Un dispositif bien ficelé

Dans un environnement mondial troublé, avec des risques d’attentats permanents et la montée de la violence dans les stades, le volet sécurité constitue l’un des aspects les plus importants dans un dossier pour l’organisation de la Coupe du monde.
Les différentes commissions d’inspection de la Fifa, en visite au Maroc, ont expérimenté ce problème sur le terrain. Une simulation grandeur nature du cas école du Camerounais Marc Vivian Foé (décédé en septembre en plein match dans le mythique Stade de France) a été faite en octobre, dans le nouveau stade de Fès, sous l’oeil vigilant des inspecteurs qui ont, chrono à l’appui, mesuré le temps que durerait le transport d’un joueur blessé entre le nouveau stade de Fès et le CHU. L’évacuation a duré moins de deux minutes. Pour garantir la sécurité à l’extérieur du stade, le Maroc a musclé son dossier, en engageant de grands experts, des noms associés, depuis ces vingt dernières années, à toutes les grandes manifestations sportives. Entre autres, un certain Bob Stiles.

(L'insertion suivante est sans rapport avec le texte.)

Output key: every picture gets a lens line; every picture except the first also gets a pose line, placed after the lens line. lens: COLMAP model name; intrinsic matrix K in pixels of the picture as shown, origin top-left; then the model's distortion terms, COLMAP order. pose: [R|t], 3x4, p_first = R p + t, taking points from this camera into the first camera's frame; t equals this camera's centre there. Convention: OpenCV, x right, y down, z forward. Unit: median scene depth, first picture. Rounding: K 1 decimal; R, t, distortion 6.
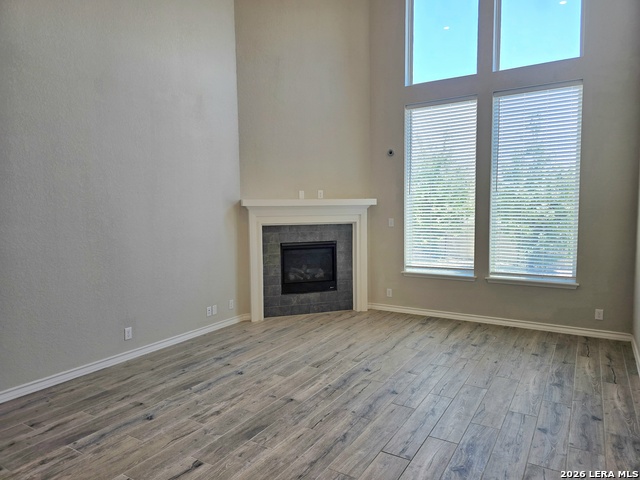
lens RADIAL K [[428.9, 0, 318.5], [0, 428.9, 242.4], [0, 0, 1]] dist [0.070626, -0.063229]
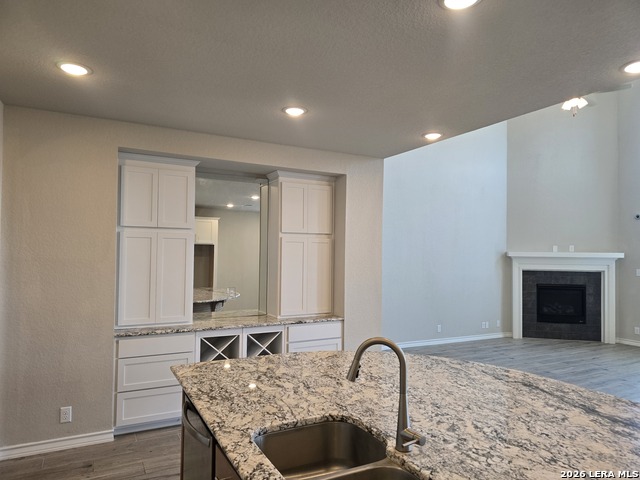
lens RADIAL K [[428.9, 0, 318.5], [0, 428.9, 242.4], [0, 0, 1]] dist [0.070626, -0.063229]
pose [[0.863771, 0.010771, -0.503770, 0.008069], [-0.063249, 0.994182, -0.087192, 0.035169], [0.499900, 0.107177, 0.859426, -0.551339]]
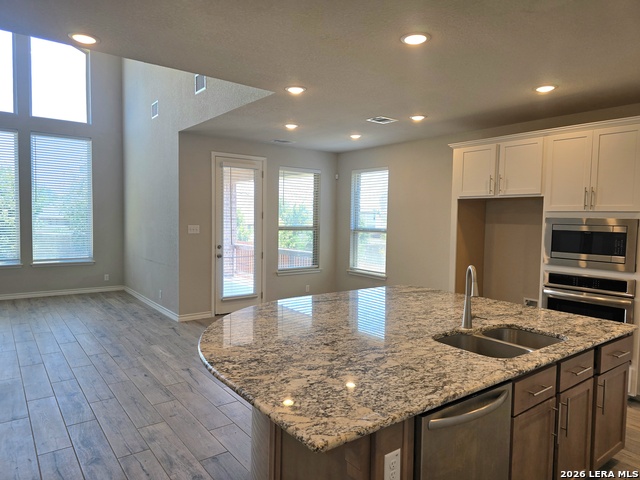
lens RADIAL K [[428.9, 0, 318.5], [0, 428.9, 242.4], [0, 0, 1]] dist [0.070626, -0.063229]
pose [[0.354050, -0.036322, 0.934521, -0.529737], [0.050567, 0.998527, 0.019652, 0.029526], [-0.933858, 0.040298, 0.355366, -0.312530]]
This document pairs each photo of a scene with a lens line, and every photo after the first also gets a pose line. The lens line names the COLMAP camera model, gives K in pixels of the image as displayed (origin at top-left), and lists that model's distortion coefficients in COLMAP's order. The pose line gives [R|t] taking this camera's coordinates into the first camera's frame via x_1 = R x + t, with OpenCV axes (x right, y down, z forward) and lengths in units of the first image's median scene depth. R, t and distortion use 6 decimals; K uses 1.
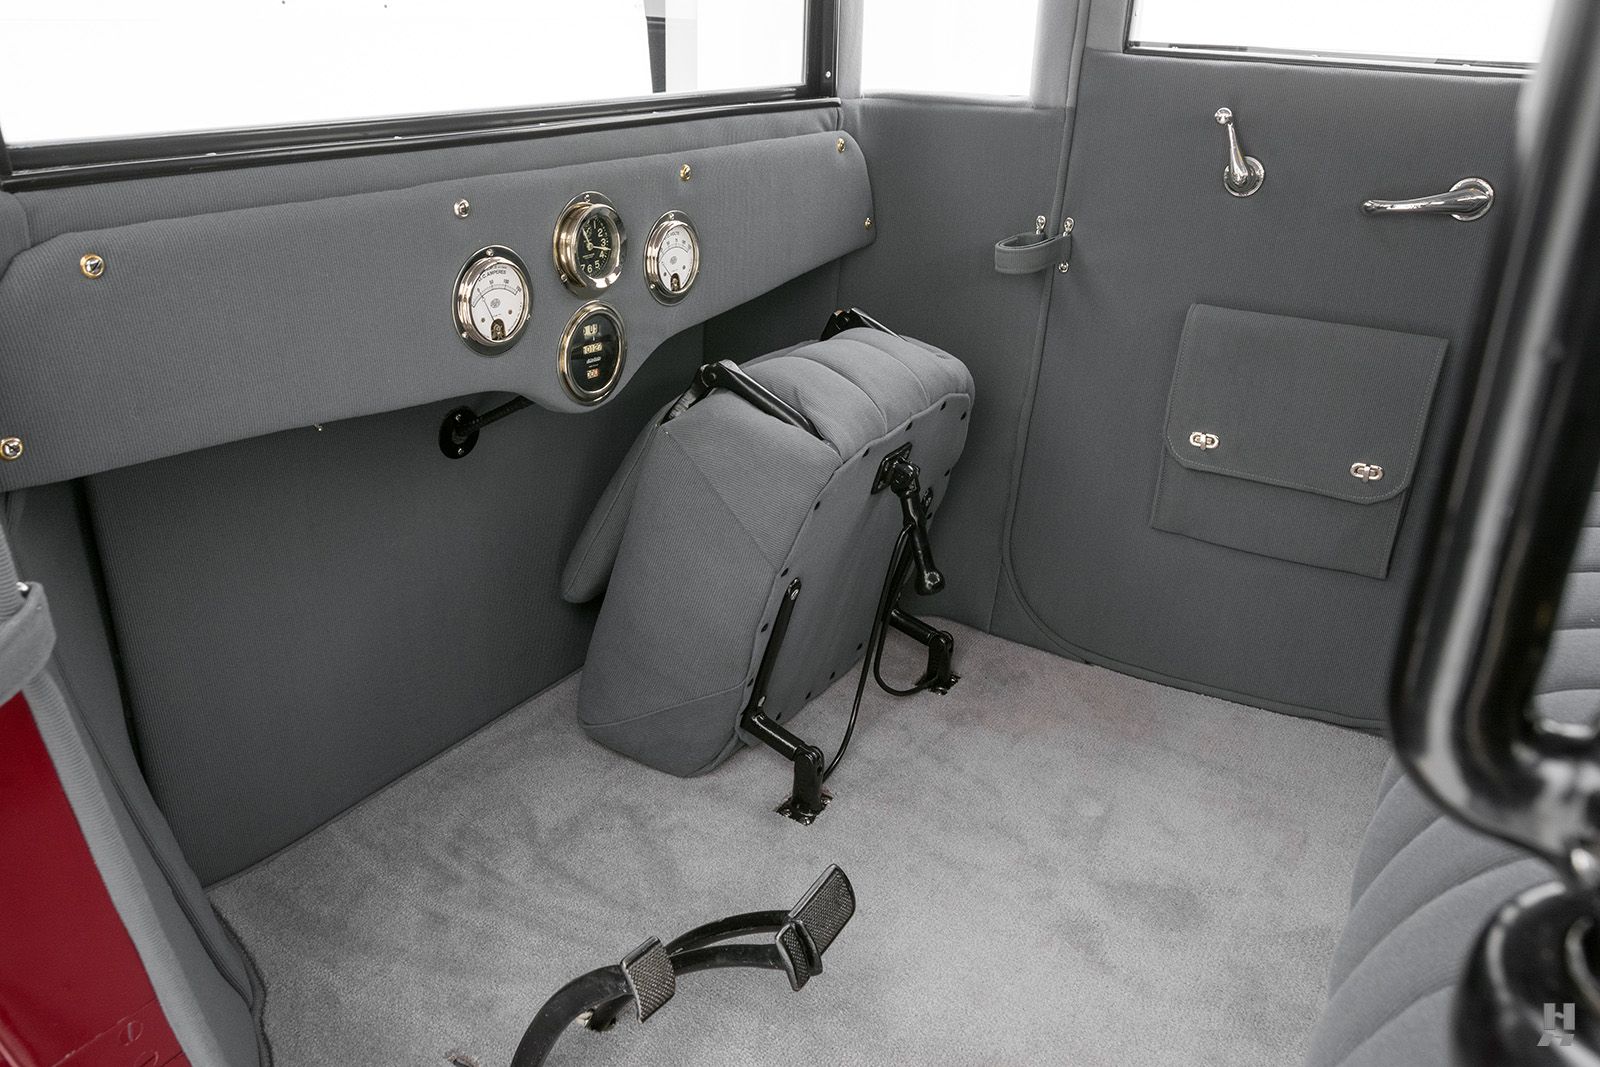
lens RADIAL K [[1282.0, 0, 801.2], [0, 1282.0, 537.2], [0, 0, 1]] dist [0.023606, -0.012211]
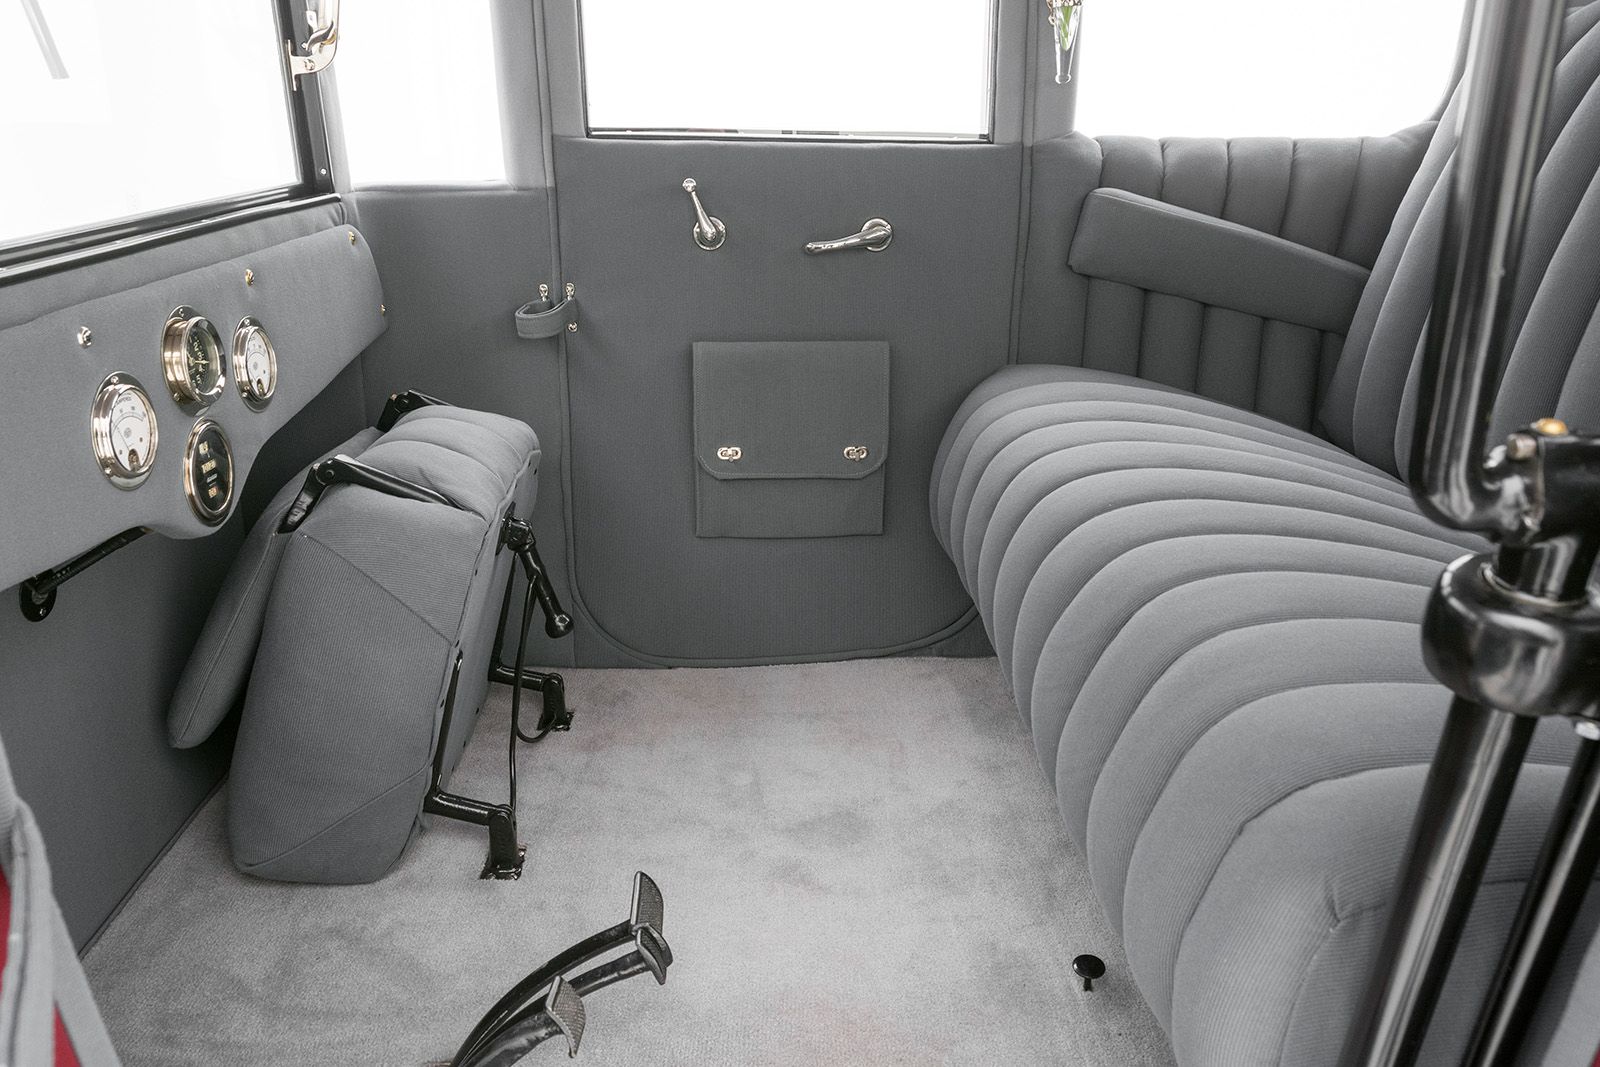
lens RADIAL K [[1282.0, 0, 796.7], [0, 1282.0, 528.5], [0, 0, 1]] dist [0.023606, -0.012211]
pose [[0.824918, -0.210547, 0.524577, -0.287010], [0.240718, 0.970533, 0.010999, -0.006956], [-0.511435, 0.117202, 0.851292, -0.029753]]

Cet Américain est un maniaque de la sécurité, d’où d’ailleurs son surnom de «cerbère de la sécurité», donné par les médias américains. Cet expert, souvent consulté par la Fifa, a assuré la sécurité lors de la Coupe du monde de 1994 et aussi lors des Jeux olympiques d’Atlanta, avant de rempiler pour la Coupe du monde féminine.
L’Américain ne chôme pas : il a en en charge la sécurité du stade olympique lors des Jeux d’hivers prévus à Torino (Italie), en 2006. Il n’y a pas jusqu’à la Chine qui ne convoite aujourd’hui ses services. L’empire du Milieu l’a approché dernièrement pour les Jeux olympiques de Pékin, en 2008.
Mais Bob Stiles n’est pas le seul expert américain engagé par le Maroc. Son compatriote, le docteur Jim Halice, le monsieur sécurité des finales de Super Bowl, est aujourd’hui l’un des meilleurs connaisseurs de la sécurité médicale des grandes manifestations.
Le Français Jacques Lambert est aussi de la partie. Avec la casquette de conseiller stratégique de la candidature marocaine, ce préfet, proche de Michel Paltini, mettra à contribution son expertise en tant que numéro deux du comité d’organisation de la Coupe du monde de 1998. Le Français et le Belge Allan Courtois se sont acquittés ensembles, avec succès, de la présidence du comité d’organisation de l’Euro 2000, événement où planait la violence hooligane. Les deux experts sont associés à la candidature marocaine, en tant que consultants.